** Exercise details **
Show all lines of the entries in which the word "Codes" is found.
═════ Data under study ═════
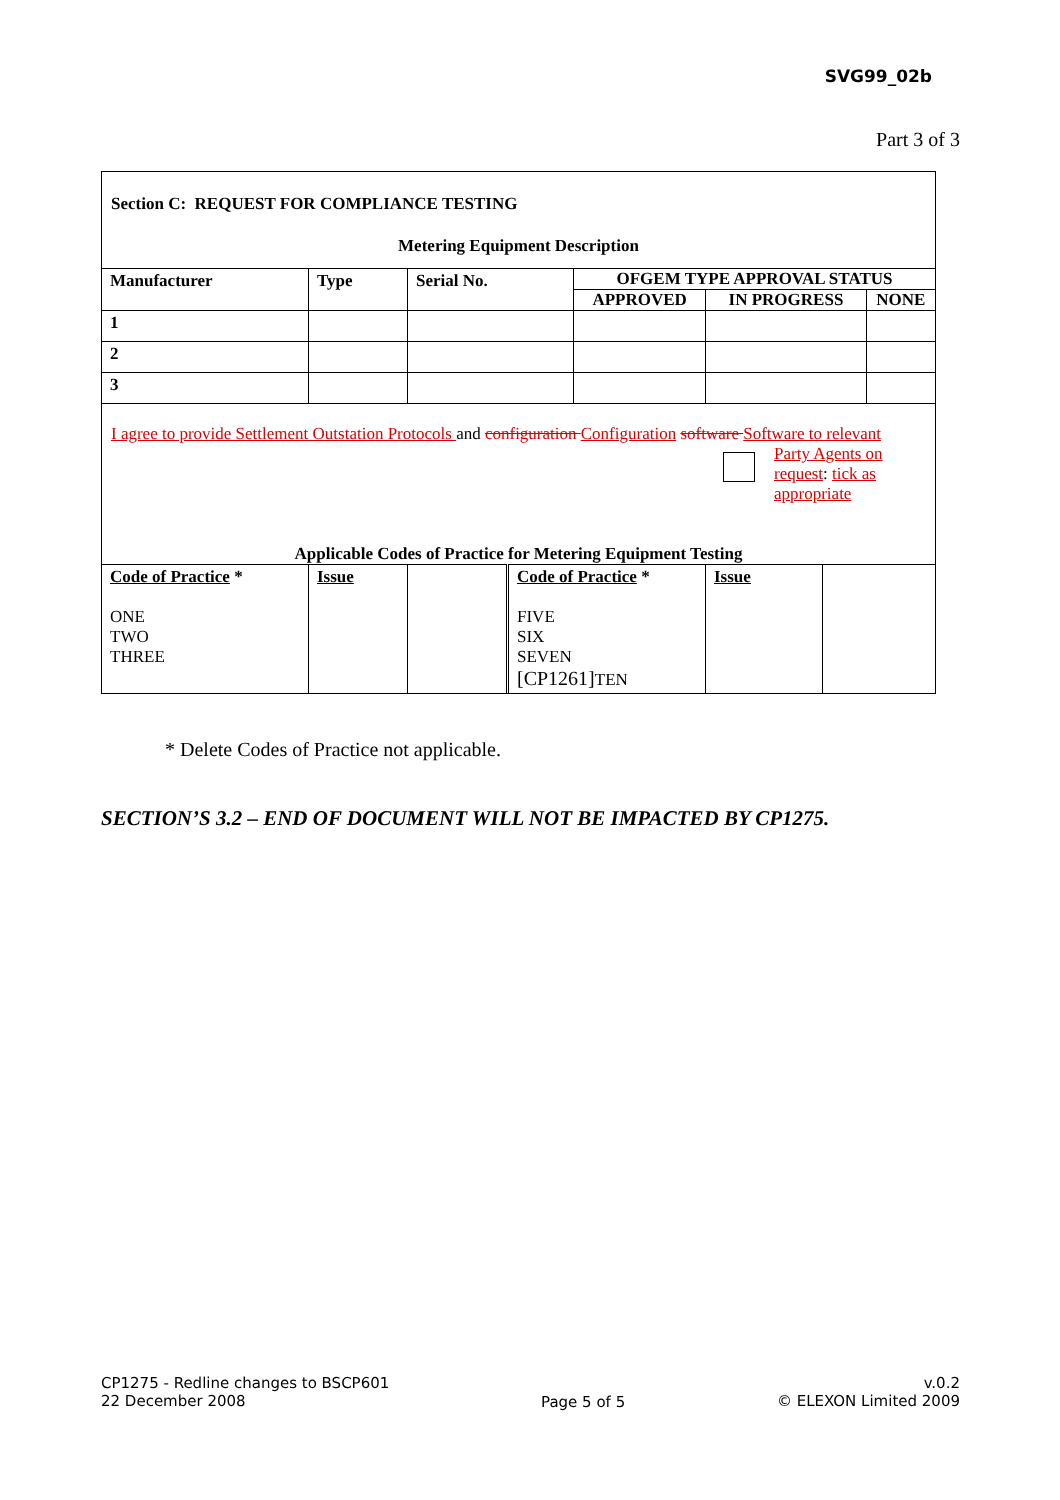SVG99_02b
Part 3 of 3
Section C: REQUEST FOR COMPLIANCE TESTING
Metering Equipment Description
| Manufacturer | Type | Serial No. | OFGEM TYPE APPROVAL STATUS | | |
| | | | APPROVED | IN PROGRESS | NONE |
| 1 | | | | | |
| 2 | | | | | |
| 3 | | | | | |
I agree to provide Settlement Outstation Protocols and configuration Configuration software Software to relevant
Party Agents on request: tick as appropriate
Applicable Codes of Practice for Metering Equipment Testing
| Code of Practice * ONE TWO THREE | Issue | | Code of Practice * FIVE SIX SEVEN [CP1261] TEN | Issue | |
* Delete Codes of Practice not applicable.
SECTION’S 3.2 – END OF DOCUMENT WILL NOT BE IMPACTED BY CP1275.
CP1275 - Redline changes to BSCP601
22 December 2008
Page 5 of 5
v.0.2
© ELEXON Limited 2009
═════
** Answer box **
Applicable Codes of Practice for Metering Equipment Testing
* Delete Codes of Practice not applicable.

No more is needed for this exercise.